Studio album by Machinae Supremacy
- Released: 16 December 2016
- Recorded: 2016
- Genre: Power metal, alternative metal, chiptune
- Length: 39:50

Machinae Supremacy chronology
| Phantom Shadow (2014) | Into the Night World (2016) | Machinae Supremacy (2026) |

= Into the Night World =

Into the Night World is the seventh album by the Swedish metal band Machinae Supremacy, which was released on 16 December 2016.

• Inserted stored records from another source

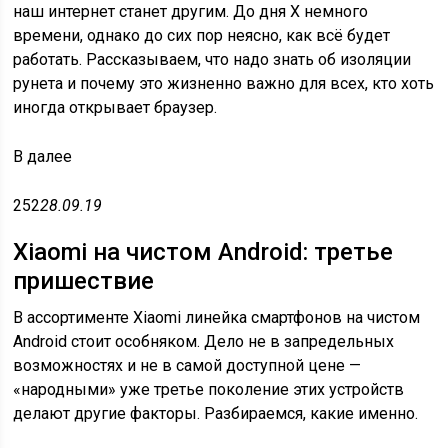
наш интернет станет другим. До дня X немного
времени, однако до сих пор неясно, как всё будет
работать. Рассказываем, что надо знать об изоляции
рунета и почему это жизненно важно для всех, кто хоть
иногда открывает браузер.
В
далее
252
28.09.19
Xiaomi на чистом Android: третье
пришествие
В ассортименте Xiaomi линейка смартфонов на чистом
Android стоит особняком. Дело не в запредельных
возможностях и не в самой доступной цене —
«народными» уже третье поколение этих устройств
делают другие факторы. Разбираемся, какие именно.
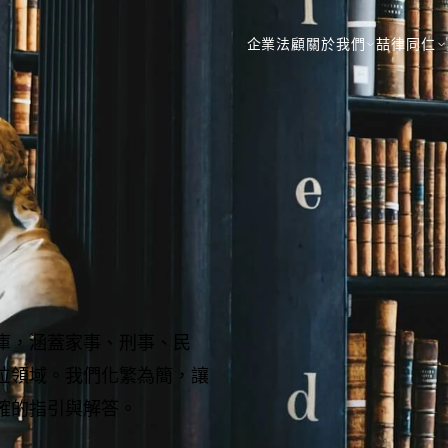
企業法顧
關於我們
喆律同仁
庫，涵蓋家事、刑事、民
位領域。我們化繁為簡，讓
確的指引與解答。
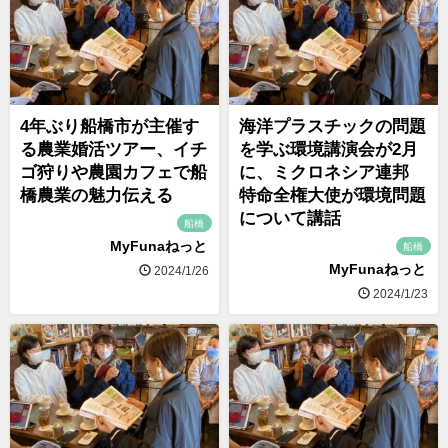
4年ぶり船橋市が主催す
海洋プラスチックの問題
る農業婚活ツアー、イチ
を学ぶ環境講演会が2月
ゴ狩りや農園カフェで船
に、ミクロネシア連邦
橋農業の魅力伝える
特命全権大使が環境問題
について講話
船橋
MyFunaねっと
船橋
MyFunaねっと
2024/1/26
2024/1/23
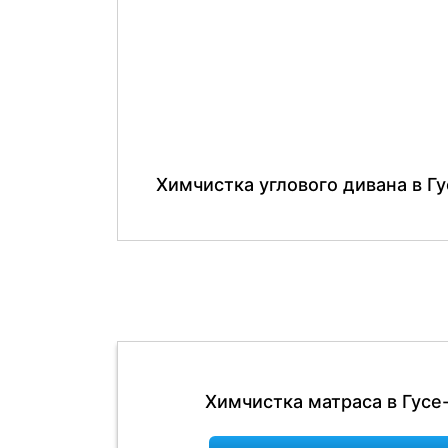
Химчистка углового дивана в Г
Химчистка матраса в Гусе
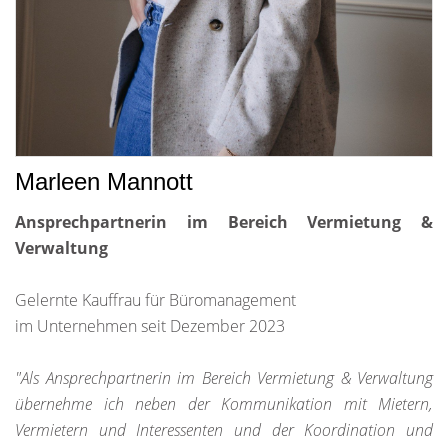
Marleen Mannott
Ansprechpartnerin im Bereich Vermietung &
Verwaltung
Gelernte Kauffrau für Büromanagement
im Unternehmen seit Dezember 2023
"Als Ansprechpartnerin im Bereich Vermietung & Verwaltung
übernehme ich neben der Kommunikation mit Mietern,
Vermietern und Interessenten und der Koordination und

The penultimate track "SID Metal Legacy" is a remix of a short instrumental song originally recorded for a YouTube video celebrating the band's 15-year anniversary. The last track, "The Last March of the Undead", is the fifth and final part of the "March of the Undead" series of songs that originally started back in Robert Stjärnström's former project, Masugn.

==Track listing==
1. "My Dragons Will Decimate" – 3:46
2. "Into the Night World" – 3:21
3. "Twe27ySeven" – 4:16
4. "Remember Me" – 5:40
5. "Space Boat" – 3:32
6. "Stars Had to Die So That You Could Live" – 3:32
7. "Beast Engine" – 4:50
8. "Dream Sequence" – 3:25
9. "SID Metal Legacy" (instrumental) – 2:38
10. "The Last March of the Undead" – 4:50

==Personnel==
- Robert Stjärnström – vocals
- Jonas Rörling – guitar, backing vocals
- Tomi Luoma – guitar
- Andreas Gerdin – bass, keyboards, backing vocals
- Niklas "Nicky" Karvonen – drums

===Additional personnel===
- Henkka Niemistö – mastering
- Ingeborg Ekeland – guest vocals
- Bjarte Sebastian Hansen, George Lever, Chris Cook – sound engineers
- Cover artwork created by Tithi Luadthong and edited by Robert Stjärnström.